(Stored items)
* Begin *

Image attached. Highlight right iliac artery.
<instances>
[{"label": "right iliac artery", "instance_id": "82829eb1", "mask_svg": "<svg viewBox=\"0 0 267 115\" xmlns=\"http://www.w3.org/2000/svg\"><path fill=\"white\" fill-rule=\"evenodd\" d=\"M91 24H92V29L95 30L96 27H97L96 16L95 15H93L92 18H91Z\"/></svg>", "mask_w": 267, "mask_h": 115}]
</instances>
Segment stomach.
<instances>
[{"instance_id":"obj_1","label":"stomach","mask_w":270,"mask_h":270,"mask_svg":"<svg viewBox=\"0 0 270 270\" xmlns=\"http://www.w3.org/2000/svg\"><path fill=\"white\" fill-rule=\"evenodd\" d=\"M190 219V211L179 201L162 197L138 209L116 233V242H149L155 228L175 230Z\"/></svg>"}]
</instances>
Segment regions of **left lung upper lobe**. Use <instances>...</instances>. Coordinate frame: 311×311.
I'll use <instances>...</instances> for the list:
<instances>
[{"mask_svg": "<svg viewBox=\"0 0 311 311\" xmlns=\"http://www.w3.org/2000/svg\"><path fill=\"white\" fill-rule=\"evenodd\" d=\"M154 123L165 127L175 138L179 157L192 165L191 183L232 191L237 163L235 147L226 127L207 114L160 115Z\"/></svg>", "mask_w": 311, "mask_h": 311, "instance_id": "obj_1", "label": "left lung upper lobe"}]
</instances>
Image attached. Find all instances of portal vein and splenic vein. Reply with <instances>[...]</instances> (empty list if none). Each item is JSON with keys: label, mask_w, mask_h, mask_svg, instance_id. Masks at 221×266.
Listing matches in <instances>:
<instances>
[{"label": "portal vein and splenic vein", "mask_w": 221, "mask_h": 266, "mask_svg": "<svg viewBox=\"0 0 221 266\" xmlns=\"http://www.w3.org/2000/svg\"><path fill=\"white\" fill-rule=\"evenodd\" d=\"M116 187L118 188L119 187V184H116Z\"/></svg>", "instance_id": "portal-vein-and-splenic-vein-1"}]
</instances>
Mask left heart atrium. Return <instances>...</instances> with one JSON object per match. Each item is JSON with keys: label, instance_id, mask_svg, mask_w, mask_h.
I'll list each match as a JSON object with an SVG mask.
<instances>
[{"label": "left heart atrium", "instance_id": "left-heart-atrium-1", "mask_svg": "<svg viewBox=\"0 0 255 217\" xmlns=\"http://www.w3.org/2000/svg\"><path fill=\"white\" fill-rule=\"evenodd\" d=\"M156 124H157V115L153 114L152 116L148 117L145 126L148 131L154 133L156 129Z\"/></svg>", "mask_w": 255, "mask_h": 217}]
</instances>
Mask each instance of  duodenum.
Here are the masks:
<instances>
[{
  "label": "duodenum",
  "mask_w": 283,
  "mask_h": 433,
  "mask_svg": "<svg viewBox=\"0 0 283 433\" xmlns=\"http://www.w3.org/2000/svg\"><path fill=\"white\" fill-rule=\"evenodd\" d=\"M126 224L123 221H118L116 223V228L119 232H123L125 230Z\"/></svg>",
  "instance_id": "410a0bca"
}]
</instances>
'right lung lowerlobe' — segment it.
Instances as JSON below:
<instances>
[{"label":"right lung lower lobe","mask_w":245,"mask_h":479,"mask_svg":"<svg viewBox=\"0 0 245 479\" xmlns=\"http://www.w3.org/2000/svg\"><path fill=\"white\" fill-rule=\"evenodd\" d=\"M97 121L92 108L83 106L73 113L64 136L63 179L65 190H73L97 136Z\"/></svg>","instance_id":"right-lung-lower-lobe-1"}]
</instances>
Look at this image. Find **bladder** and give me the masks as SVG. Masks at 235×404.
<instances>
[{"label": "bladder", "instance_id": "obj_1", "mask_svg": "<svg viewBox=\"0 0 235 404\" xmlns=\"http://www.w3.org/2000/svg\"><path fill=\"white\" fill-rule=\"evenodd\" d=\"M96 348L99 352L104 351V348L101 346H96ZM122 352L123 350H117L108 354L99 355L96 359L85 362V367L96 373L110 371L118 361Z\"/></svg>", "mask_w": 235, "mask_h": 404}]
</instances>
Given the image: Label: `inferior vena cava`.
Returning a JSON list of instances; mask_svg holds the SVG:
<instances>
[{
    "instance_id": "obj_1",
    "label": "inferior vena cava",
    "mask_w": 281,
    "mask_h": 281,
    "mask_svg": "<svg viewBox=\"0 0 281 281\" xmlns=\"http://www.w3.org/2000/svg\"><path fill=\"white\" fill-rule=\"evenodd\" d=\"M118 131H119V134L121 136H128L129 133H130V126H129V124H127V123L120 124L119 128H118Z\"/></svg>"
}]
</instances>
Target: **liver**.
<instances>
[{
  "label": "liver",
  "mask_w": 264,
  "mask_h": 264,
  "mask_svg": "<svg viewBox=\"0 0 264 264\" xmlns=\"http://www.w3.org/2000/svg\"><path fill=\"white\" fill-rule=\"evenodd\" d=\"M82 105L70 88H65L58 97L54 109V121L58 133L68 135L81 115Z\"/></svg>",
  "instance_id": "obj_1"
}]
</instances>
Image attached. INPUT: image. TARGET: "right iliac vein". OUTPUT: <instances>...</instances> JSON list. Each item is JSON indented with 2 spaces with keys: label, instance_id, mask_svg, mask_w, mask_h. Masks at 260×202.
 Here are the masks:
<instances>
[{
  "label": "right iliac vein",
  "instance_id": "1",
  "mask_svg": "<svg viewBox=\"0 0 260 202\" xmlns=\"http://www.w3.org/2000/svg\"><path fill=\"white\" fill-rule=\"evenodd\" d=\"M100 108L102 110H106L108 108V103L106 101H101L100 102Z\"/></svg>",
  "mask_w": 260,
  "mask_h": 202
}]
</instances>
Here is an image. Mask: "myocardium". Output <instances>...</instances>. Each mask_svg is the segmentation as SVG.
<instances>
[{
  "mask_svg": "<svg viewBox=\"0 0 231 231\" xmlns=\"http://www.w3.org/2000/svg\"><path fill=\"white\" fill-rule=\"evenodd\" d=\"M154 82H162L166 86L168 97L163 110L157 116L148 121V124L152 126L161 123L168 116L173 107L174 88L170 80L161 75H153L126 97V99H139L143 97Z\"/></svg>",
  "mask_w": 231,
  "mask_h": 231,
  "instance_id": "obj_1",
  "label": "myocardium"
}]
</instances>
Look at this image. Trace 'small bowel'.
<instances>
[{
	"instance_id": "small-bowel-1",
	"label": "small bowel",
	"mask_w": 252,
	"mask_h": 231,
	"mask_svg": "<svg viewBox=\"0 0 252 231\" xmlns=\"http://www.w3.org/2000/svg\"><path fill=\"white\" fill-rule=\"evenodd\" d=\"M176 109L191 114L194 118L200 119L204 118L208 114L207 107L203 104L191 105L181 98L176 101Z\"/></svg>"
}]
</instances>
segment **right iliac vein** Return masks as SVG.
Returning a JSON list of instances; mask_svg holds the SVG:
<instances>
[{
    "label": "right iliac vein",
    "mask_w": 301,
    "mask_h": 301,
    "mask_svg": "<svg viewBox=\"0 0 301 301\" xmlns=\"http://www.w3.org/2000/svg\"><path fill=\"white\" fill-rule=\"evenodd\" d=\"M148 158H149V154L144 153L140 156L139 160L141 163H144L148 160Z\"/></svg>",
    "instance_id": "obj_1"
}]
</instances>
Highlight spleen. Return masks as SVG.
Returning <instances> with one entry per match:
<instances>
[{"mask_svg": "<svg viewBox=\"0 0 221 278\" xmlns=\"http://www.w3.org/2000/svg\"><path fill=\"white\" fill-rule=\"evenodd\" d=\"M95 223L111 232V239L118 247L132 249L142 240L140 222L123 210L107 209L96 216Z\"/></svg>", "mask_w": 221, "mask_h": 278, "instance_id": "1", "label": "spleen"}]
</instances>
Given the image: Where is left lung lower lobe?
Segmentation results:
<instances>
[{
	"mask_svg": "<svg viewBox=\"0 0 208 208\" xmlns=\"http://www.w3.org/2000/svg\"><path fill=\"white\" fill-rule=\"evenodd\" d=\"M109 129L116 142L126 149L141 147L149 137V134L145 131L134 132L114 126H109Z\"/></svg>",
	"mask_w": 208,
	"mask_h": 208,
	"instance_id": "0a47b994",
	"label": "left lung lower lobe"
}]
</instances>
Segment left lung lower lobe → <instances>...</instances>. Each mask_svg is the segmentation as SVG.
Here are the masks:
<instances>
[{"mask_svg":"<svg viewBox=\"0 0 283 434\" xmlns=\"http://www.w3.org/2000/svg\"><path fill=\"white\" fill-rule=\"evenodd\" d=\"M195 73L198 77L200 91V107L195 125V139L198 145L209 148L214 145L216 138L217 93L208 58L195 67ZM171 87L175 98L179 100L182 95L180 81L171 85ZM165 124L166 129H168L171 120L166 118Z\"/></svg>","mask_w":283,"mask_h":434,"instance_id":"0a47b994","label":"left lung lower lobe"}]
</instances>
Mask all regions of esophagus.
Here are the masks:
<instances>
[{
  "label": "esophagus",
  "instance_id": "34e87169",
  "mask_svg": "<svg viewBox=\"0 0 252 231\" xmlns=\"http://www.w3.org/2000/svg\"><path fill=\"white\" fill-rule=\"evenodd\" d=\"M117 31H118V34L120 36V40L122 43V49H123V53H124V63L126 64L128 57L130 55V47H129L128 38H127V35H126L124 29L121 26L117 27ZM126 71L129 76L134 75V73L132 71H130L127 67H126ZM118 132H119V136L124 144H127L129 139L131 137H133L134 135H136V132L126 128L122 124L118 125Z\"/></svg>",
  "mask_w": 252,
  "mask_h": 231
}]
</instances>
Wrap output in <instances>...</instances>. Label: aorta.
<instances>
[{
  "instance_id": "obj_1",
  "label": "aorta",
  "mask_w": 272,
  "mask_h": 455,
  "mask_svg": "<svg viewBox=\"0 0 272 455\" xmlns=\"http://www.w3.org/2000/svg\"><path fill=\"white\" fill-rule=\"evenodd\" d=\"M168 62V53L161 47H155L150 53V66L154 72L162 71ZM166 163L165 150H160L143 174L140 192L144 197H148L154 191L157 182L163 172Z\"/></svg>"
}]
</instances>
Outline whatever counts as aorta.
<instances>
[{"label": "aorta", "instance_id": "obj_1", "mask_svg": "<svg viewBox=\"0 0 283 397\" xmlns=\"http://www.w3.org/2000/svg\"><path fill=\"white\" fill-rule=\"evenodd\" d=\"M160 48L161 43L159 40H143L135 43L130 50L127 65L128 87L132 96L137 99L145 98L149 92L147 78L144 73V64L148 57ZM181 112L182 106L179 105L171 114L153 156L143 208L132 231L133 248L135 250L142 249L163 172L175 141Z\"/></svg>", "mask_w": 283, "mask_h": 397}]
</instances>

* End *

# YOUR INSTRUCTIONS:
Report every line in the items above that contains the string "portal". Case matters.

# RIGHT ANSWER:
Image attached. Find all instances of portal vein and splenic vein. Reply with <instances>[...]</instances> (empty list if none). Each item is JSON with keys: label, mask_w, mask_h, mask_svg, instance_id. Masks at 221×266.
[{"label": "portal vein and splenic vein", "mask_w": 221, "mask_h": 266, "mask_svg": "<svg viewBox=\"0 0 221 266\" xmlns=\"http://www.w3.org/2000/svg\"><path fill=\"white\" fill-rule=\"evenodd\" d=\"M116 187L118 188L119 187V184H116Z\"/></svg>", "instance_id": "portal-vein-and-splenic-vein-1"}]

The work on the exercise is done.